**Request 1**
Summarize the SONAR project description in two sentences.
**Request 2**
Carry the SONAR project description forward from its final line.

**Text shown**
SONAR provides a set of speech and text encoders for multilingual, multimodal semantic embedding.
Project description
SONAR
We introduce SONAR, a new multilingual and multimodal fixed-size sentence embedding space, with a full suite of speech and text encoders and decoders. It substantially outperforms existing sentence embeddings such as LASER3 and LabSE on the xsim and xsim++ multilingual similarity search tasks.
Speech segments can be embedded in the same SONAR embedding space using language-specific speech encoders trained in a teacher-student setting on speech transcription data. We also provide a single text decoder, which allows us to perform text-to-text and speech-to-text machine translation, including for zero-shot language and modality combinations.
SONAR stands for Sentence-level multimOdal and laNguage-Agnostic Representations
The full list of supported languages (along with download links) can be found here
SONAR Architecture:
Model inference support thanks Fairseq2 (TODO: change for external link once released)

**Material supplied**
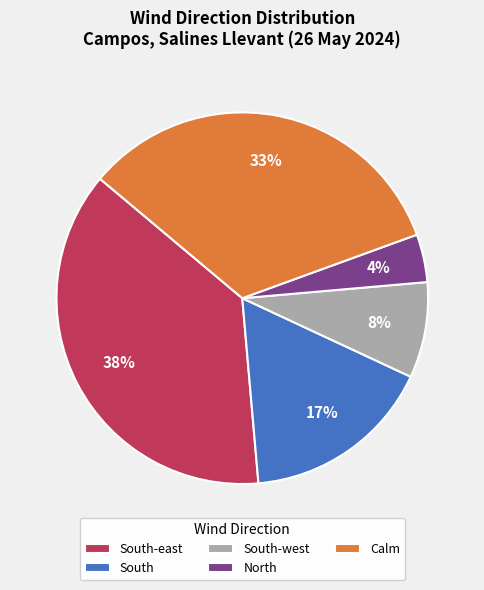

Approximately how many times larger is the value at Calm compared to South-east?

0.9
--
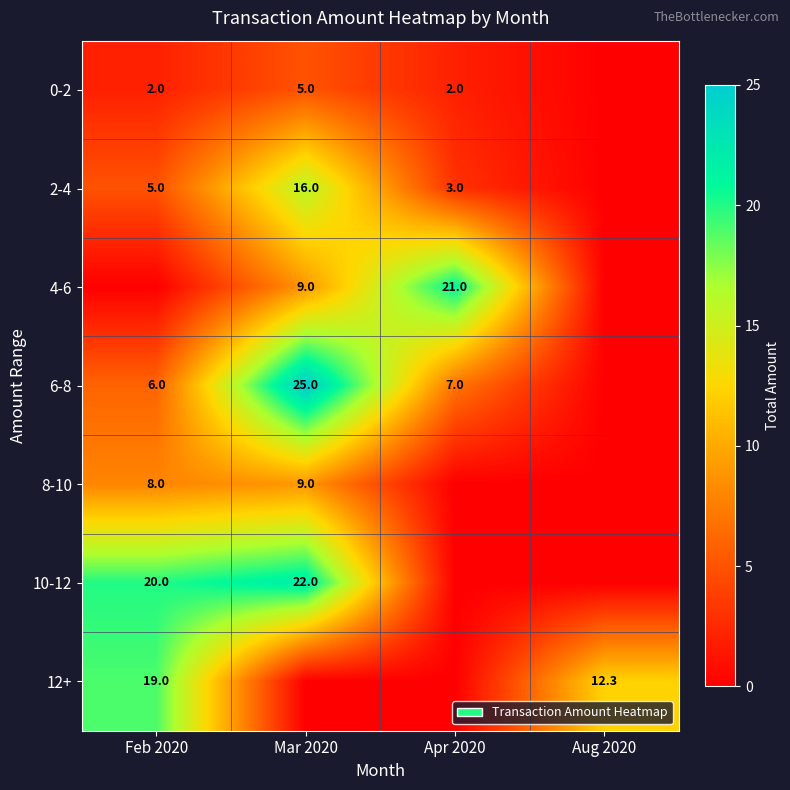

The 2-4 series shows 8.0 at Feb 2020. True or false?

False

**Exercise answer 1**
SONAR is a new multilingual and multimodal fixed-size sentence embedding space that comes with a full suite of speech and text encoders and decoders, and it substantially outperforms LASER3 and LabSE on the xsim and xsim++ multilingual similarity search tasks. Language-specific speech encoders, trained in a teacher-student setting on speech transcription data, embed speech in the same space, and a single text decoder enables text-to-text and speech-to-text machine translation, including zero-shot language and modality combinations.

**Exercise answer 2**
Text results
Speech results
Installing
You can install SONAR with pip install sonar-space
. Note that there is another sonar
package on pip that IS NOT this project, make sure to use sonar-space
in your dependencies.
If you want to install SONAR manually, you can install it localy. SONAR depends mainly on Fairseq2 and can be installed using (tested with python=3.8
)
pip install --upgrade pip
pip install -e .
If fairseq2 does not provide a build for your machine, check the readme of that project to build it localy.
Usage
fairseq2 will automatically download models into your $TORCH_HOME/hub
directory upon using the commands below.
Compute text sentence embeddings with SONAR:
from sonar.inference_pipelines.text import TextToEmbeddingModelPipeline
t2vec_model = TextToEmbeddingModelPipeline(encoder="text_sonar_basic_encoder",
tokenizer="text_sonar_basic_encoder")
sentences = ['My name is SONAR.', 'I can embed the sentences into vectorial space.']
t2vec_model.predict(sentences, source_lang="eng_Latn").shape
# torch.Size([2, 1024])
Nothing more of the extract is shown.